Untuk menjaga keberlanjutan program, pemerintah dapat menjalin kemitraan dengan petani lokal untuk mendapatkan bahan baku dengan harga yang lebih murah, terutama di daerah-daerah terpencil. Di Jawa, ini bisa lebih mudah dilakukan karena akses ke lahan pertanian lebih dekat. Di luar Jawa, pemerintah bisa memberikan subsidi kepada petani atau menyediakan program bantuan alat pertanian agar produksi lokal meningkat dan harga bahan baku lebih terjangkau. Selain itu, dapat dilakukan diversifikasi pangan. Penggunaan bahan pangan lokal, seperti ubi, jagung, atau singkong, bisa menjadi alternatif yang lebih murah dan mudah diakses di luar Jawa. Diversifikasi ini tidak hanya menekan biaya tetapi juga mendukung ketahanan pangan lokal. Bahan-bahan ini bisa menggantikan nasi sebagai sumber karbohidrat tanpa mengurangi kualitas gizi.Â
Pengawasan distribusi juga merupakan hal penting. Teknologi digital dapat membantu memantau distribusi dan efisiensi penggunaan dana. Dengan sistem pelacakan berbasis aplikasi, distribusi bahan pangan bisa lebih teratur, terutama di luar Jawa yang menghadapi tantangan geografis. Selain itu, pengawasan ketat terhadap penggunaan dana dapat mencegah penyelewengan anggaran dan memastikan bahwa setiap porsi makan siang benar-benar bergizi dan terjangkau.
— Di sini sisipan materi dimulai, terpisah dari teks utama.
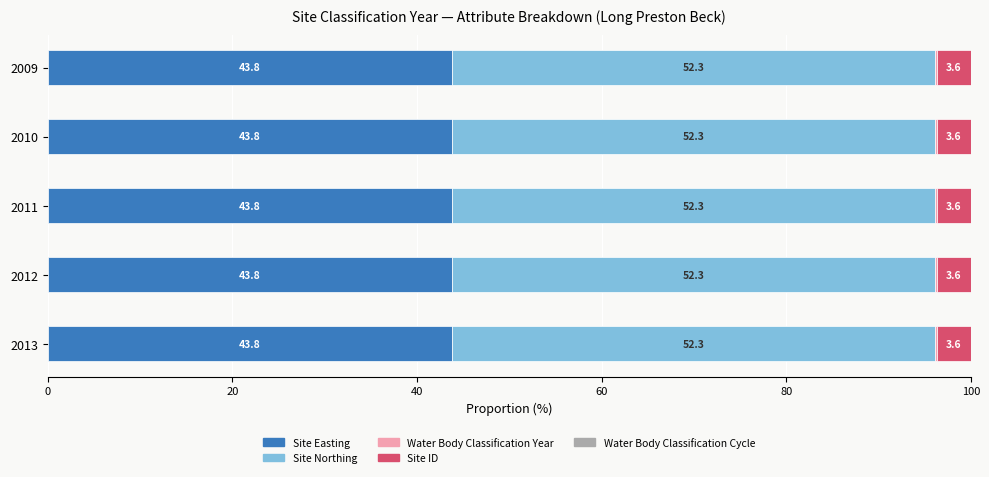

What is the maximum value for Site Easting?

43.8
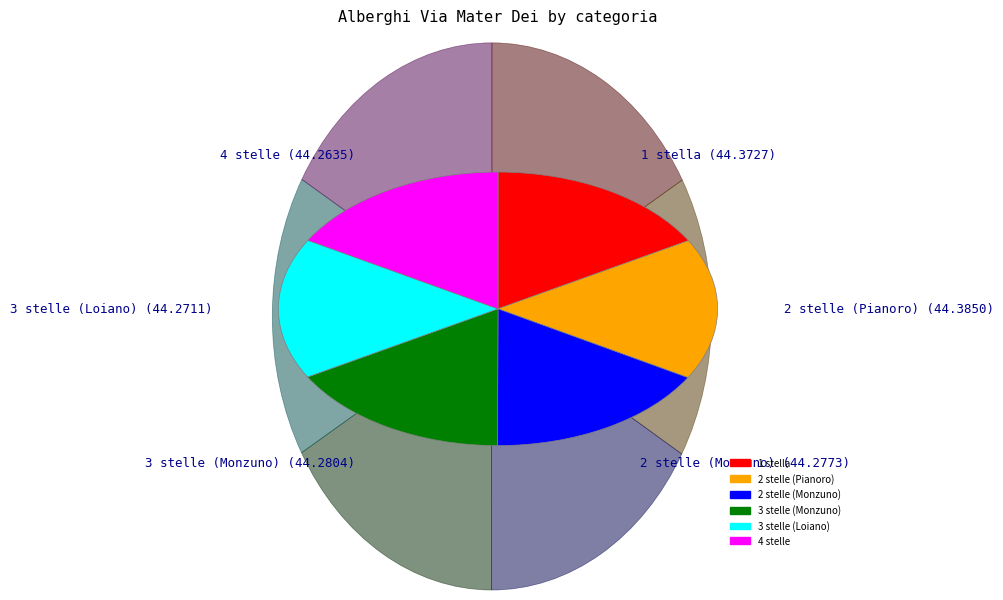

Is there a majority slice in this chart?

No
Edukasi kepada masyarakat tentang pentingnya gizi seimbang juga menjadi bagian penting dari keberhasilan program ini. Tenaga kerja yang terlibat dalam program makan siang ini perlu untuk memahami standar gizi dan mampu menyusun menu yang sehat dan terjangkau. Masyarakat juga harus diedukasi agar memahami pentingnya makanan sehat untuk pertumbuhan anak.
Anggaran Rp10.000 untuk program makan siang bergizi gratis di wilayah Jawa cukup realistis, terutama jika ada kerja sama dengan petani lokal dan pengelolaan distribusi yang efisien. Namun, di luar Jawa, tantangan harga bahan pangan dan distribusi membuat anggaran ini perlu dievaluasi. Solusi berupa subsidi logistik, penggunaan bahan pangan lokal, dan kemitraan dengan swasta dapat membantu memastikan program ini berjalan baik di seluruh Indonesia.
Pemerintah perlu memastikan adanya pengawasan ketat terhadap penggunaan anggaran dan melibatkan komunitas lokal untuk mencapai efisiensi yang lebih baik. Dengan pendekatan yang holistik dan kerja sama yang kuat, program makan siang bergizi gratis ini berpotensi meningkatkan kualitas gizi anak-anak Indonesia dan membantu mengurangi stunting di masa depan.